Writing > The Zero Percent Solution

The Zero Percent Solution

Published: December 29, 2010

Significant portions of the difficulty experienced in writing revolves around determining the taxonomy of the finished document. Recently, assistance has arrived on this confounding vexation via an observation that pronoun laden text is more suitable for the blog format and thereby implying pronoun parsimonious text is more applicable to the article format.

Initial ruminations surrounding this concept quite naturally led to the expedient acquisition of data collection as the preeminent concern. In their natural habitat, pronouns are easily discernible from other parts of speech. As such, an appropriately crafted script should be able to sift through voluminous texts and report accurate data pertaining to the particular inhabitants therein who maintain an affirmative position vis-a-vis nouns. However, a multitude of scripting languages exists; indicating that selecting the appropriate language would facilitate the developmental effort while an inappropriate decision could severely retard the advancement of this momentous undertaking.

While assiduously engaged in said exploration, quite serendipitously, a virtual location revealed functionality easily adaptable to the task at hand. This information is accessible to any like-minded investigator so inclined to point a browser to the following locale


This deft tool was applied liberally to musings at this selfsame website and immediately generated tangible results.

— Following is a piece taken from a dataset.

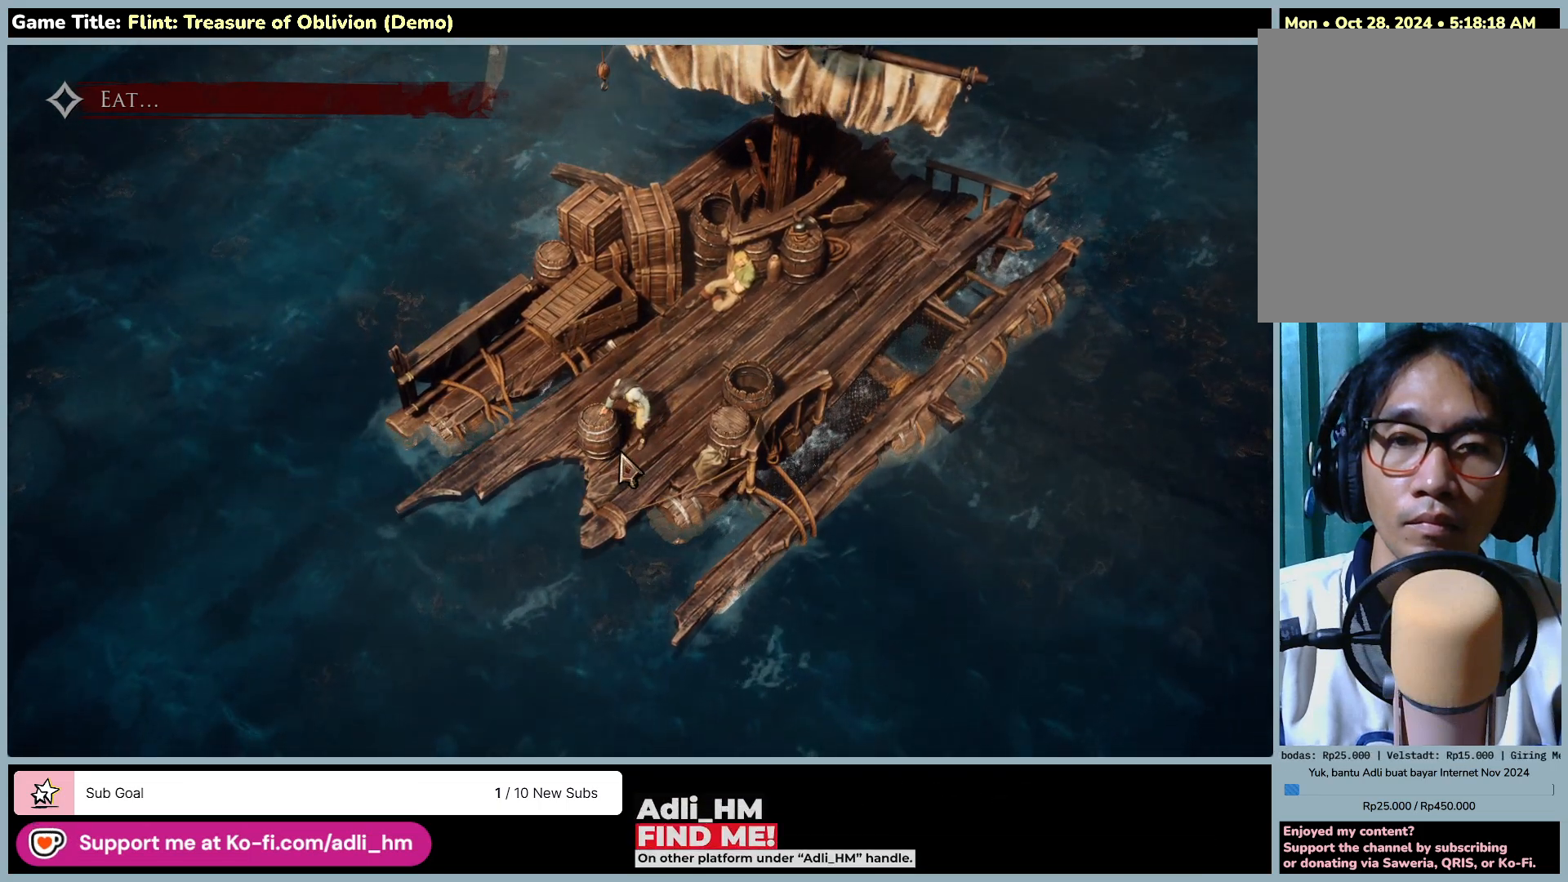
{"keys": [], "mouse": [], "events": []}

Initial efforts focused on featured articles for this date, 12/29/2010. A clear and present trend revealed itself. One senior editor emerged admirably as a consistent 4% pronoun producer. The other featured author represented at a respectable 6% rate.

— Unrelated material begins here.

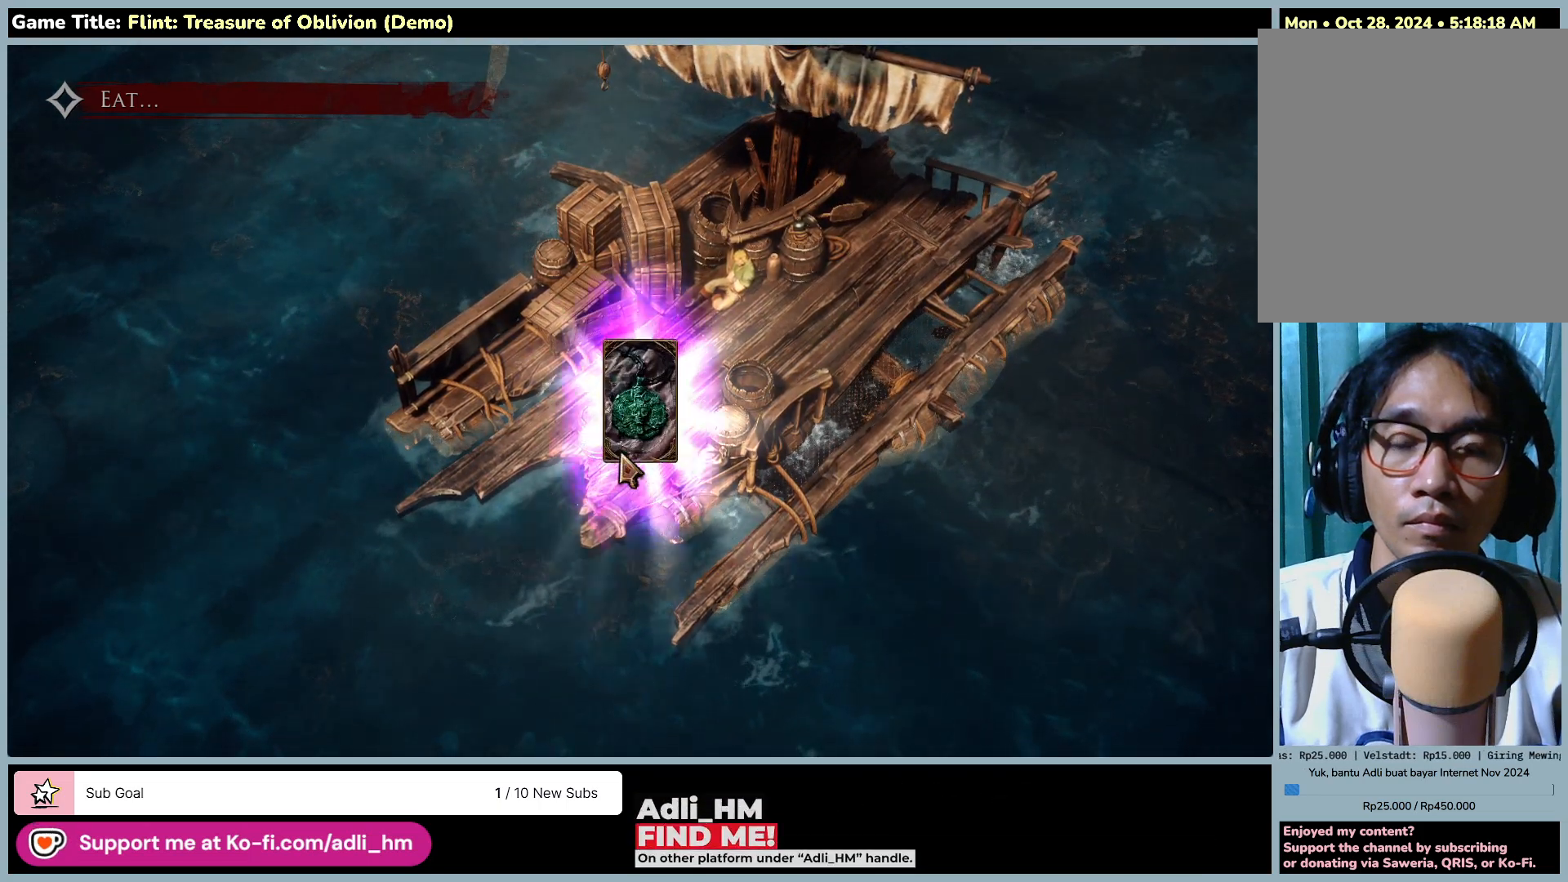
{"keys": [], "mouse": [], "events": []}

Chronologically, the last 10 articles posted ranged from 4% to 8% pronoun density. The majority of writing posted under a unique byline presented a fairly tight standard deviation ( i.e. a range of 6% to 8%). One could almost assert that individual authors displayed a distinctive personal artistic signature via this metric. Looking back at prior products generated by this space, the standard deviation was considerably more expansive, defining a range from 4% to 8%. The most egregious use of pronouns occurred in a possibly misclassified literary review, that document centering upon the manuscripts of one Mary Roach. The remaining documents were within the tolerance limits for typical documents classified as articles.

Having traversed quite possibly a statistically significant sample of the articles, it was time to place the mathematical magnifying glass above a sampling of blog posts and potentially uncover the remaining piece of the puzzlement. Once again, accolades are in order for the editorial staff. An early blog on Google Chrome OS generated a practically parched pronoun count of 1%. Further review of blog text proved equaling perplexing relative to the pronoun proportions presented. The blogs sampled returned pronoun densities ranging from 1% to 7%. Considering that articles concentrated themselves in the 4% to 8% range, a bright line solution such as “4-6% is an article, 6-8% is a blog” not only did not emerge, but seemed to fade much like gorillas into the mist.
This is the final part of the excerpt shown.